→ **WHAT IS ASKED**
Copy the records below word for word, starting with the line that contains "Rendered at 1241 by 1754 pixels." and going on through the line that contains "text Pour certaines".

▬▬▬▬▬▬▬▬▬▬

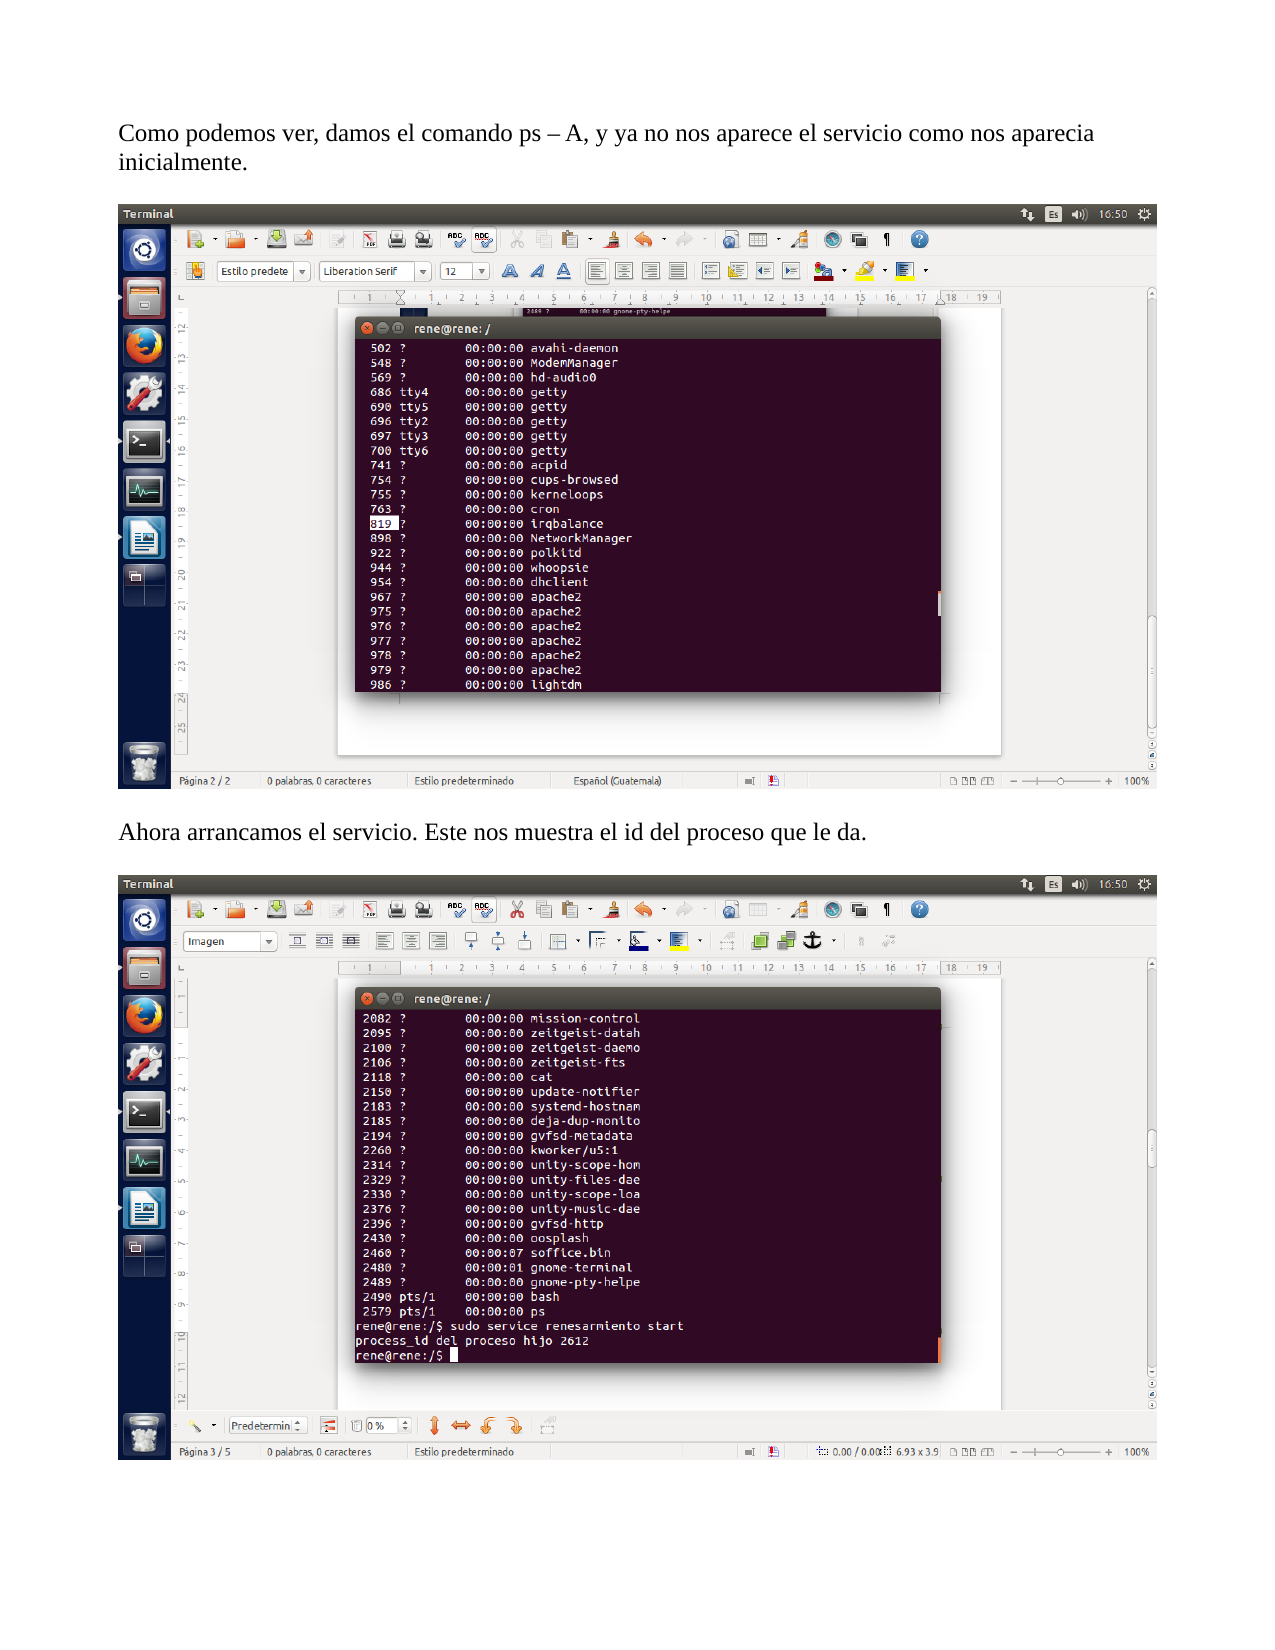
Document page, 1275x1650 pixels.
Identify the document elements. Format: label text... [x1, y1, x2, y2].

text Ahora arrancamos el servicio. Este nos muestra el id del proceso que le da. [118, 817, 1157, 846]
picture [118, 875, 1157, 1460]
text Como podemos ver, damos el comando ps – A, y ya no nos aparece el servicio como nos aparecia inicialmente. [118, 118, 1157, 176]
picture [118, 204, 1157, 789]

▬▬▬▬▬▬▬▬▬▬

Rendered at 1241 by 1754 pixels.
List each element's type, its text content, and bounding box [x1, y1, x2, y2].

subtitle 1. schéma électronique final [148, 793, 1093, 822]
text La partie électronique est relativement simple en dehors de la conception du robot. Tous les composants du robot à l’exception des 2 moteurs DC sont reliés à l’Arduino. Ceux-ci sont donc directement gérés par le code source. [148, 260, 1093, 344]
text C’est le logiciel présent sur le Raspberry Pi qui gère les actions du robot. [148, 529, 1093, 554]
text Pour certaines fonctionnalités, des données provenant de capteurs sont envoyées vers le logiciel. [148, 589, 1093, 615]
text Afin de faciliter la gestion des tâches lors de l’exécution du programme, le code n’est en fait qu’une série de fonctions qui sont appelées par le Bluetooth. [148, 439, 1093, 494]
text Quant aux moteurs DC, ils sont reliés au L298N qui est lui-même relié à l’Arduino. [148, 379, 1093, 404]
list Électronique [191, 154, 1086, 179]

▬▬▬▬▬▬▬▬▬▬

→ **SOLUTION**
Rendered at 1241 by 1754 pixels.
List each element's type, its text content, and bounding box [x1, y1, x2, y2].

subtitle 1. schéma électronique final [148, 793, 1093, 822]
text La partie électronique est relativement simple en dehors de la conception du robot. Tous les composants du robot à l’exception des 2 moteurs DC sont reliés à l’Arduino. Ceux-ci sont donc directement gérés par le code source. [148, 260, 1093, 344]
text C’est le logiciel présent sur le Raspberry Pi qui gère les actions du robot. [148, 529, 1093, 554]
text Pour certaines fonctionnalités, des données provenant de capteurs sont envoyées vers le logiciel. [148, 589, 1093, 615]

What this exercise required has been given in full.